* _TASK DIRECTIONS_
Render these lines as a numbered list, leaving out any blank lines.

(Part of a data file)
** START **

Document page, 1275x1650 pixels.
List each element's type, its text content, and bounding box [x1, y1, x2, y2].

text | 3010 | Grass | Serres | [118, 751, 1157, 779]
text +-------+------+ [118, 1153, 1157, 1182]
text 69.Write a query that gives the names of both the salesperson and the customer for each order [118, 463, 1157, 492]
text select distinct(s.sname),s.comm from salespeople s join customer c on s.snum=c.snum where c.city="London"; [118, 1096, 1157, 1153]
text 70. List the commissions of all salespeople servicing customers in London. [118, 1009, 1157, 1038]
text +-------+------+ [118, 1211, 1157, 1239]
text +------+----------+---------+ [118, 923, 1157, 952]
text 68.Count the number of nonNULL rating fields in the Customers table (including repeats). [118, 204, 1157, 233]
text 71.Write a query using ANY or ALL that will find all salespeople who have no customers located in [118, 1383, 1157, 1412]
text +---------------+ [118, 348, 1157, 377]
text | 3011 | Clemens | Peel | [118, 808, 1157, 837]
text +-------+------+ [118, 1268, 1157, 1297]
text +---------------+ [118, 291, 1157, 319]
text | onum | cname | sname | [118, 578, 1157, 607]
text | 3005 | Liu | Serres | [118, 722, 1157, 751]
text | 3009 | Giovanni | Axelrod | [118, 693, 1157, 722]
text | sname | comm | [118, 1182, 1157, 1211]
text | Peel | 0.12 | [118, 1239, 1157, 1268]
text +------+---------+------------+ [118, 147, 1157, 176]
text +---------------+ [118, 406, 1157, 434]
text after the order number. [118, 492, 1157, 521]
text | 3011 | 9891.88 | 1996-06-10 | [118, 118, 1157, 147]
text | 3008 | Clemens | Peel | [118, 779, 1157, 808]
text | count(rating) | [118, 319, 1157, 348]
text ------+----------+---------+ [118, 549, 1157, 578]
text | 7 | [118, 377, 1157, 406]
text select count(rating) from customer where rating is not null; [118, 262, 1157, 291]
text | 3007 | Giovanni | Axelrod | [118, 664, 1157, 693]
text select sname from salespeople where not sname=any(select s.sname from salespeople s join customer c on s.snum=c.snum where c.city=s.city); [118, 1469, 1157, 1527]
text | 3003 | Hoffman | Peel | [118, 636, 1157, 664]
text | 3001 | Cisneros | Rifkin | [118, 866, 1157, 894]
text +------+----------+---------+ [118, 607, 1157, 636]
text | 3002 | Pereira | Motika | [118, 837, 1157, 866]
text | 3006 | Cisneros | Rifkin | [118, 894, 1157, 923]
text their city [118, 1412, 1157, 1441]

** END **

* _RESULT OF THE EXERCISE_
1. Document page, 1275x1650 pixels.
2. List each element's type, its text content, and bounding box [x1, y1, x2, y2].
3. text | 3010 | Grass | Serres | [118, 751, 1157, 779]
4. text +-------+------+ [118, 1153, 1157, 1182]
5. text 69.Write a query that gives the names of both the salesperson and the customer for each order [118, 463, 1157, 492]
6. text select distinct(s.sname),s.comm from salespeople s join customer c on s.snum=c.snum where c.city="London"; [118, 1096, 1157, 1153]
7. text 70. List the commissions of all salespeople servicing customers in London. [118, 1009, 1157, 1038]
8. text +-------+------+ [118, 1211, 1157, 1239]
9. text +------+----------+---------+ [118, 923, 1157, 952]
10. text 68.Count the number of nonNULL rating fields in the Customers table (including repeats). [118, 204, 1157, 233]
11. text 71.Write a query using ANY or ALL that will find all salespeople who have no customers located in [118, 1383, 1157, 1412]
12. text +---------------+ [118, 348, 1157, 377]
13. text | 3011 | Clemens | Peel | [118, 808, 1157, 837]
14. text +-------+------+ [118, 1268, 1157, 1297]
15. text +---------------+ [118, 291, 1157, 319]
16. text | onum | cname | sname | [118, 578, 1157, 607]
17. text | 3005 | Liu | Serres | [118, 722, 1157, 751]
18. text | 3009 | Giovanni | Axelrod | [118, 693, 1157, 722]
19. text | sname | comm | [118, 1182, 1157, 1211]
20. text | Peel | 0.12 | [118, 1239, 1157, 1268]
21. text +------+---------+------------+ [118, 147, 1157, 176]
22. text +---------------+ [118, 406, 1157, 434]
23. text after the order number. [118, 492, 1157, 521]
24. text | 3011 | 9891.88 | 1996-06-10 | [118, 118, 1157, 147]
25. text | 3008 | Clemens | Peel | [118, 779, 1157, 808]
26. text | count(rating) | [118, 319, 1157, 348]
27. text ------+----------+---------+ [118, 549, 1157, 578]
28. text | 7 | [118, 377, 1157, 406]
29. text select count(rating) from customer where rating is not null; [118, 262, 1157, 291]
30. text | 3007 | Giovanni | Axelrod | [118, 664, 1157, 693]
31. text select sname from salespeople where not sname=any(select s.sname from salespeople s join customer c on s.snum=c.snum where c.city=s.city); [118, 1469, 1157, 1527]
32. text | 3003 | Hoffman | Peel | [118, 636, 1157, 664]
33. text | 3001 | Cisneros | Rifkin | [118, 866, 1157, 894]
34. text +------+----------+---------+ [118, 607, 1157, 636]
35. text | 3002 | Pereira | Motika | [118, 837, 1157, 866]
36. text | 3006 | Cisneros | Rifkin | [118, 894, 1157, 923]
37. text their city [118, 1412, 1157, 1441]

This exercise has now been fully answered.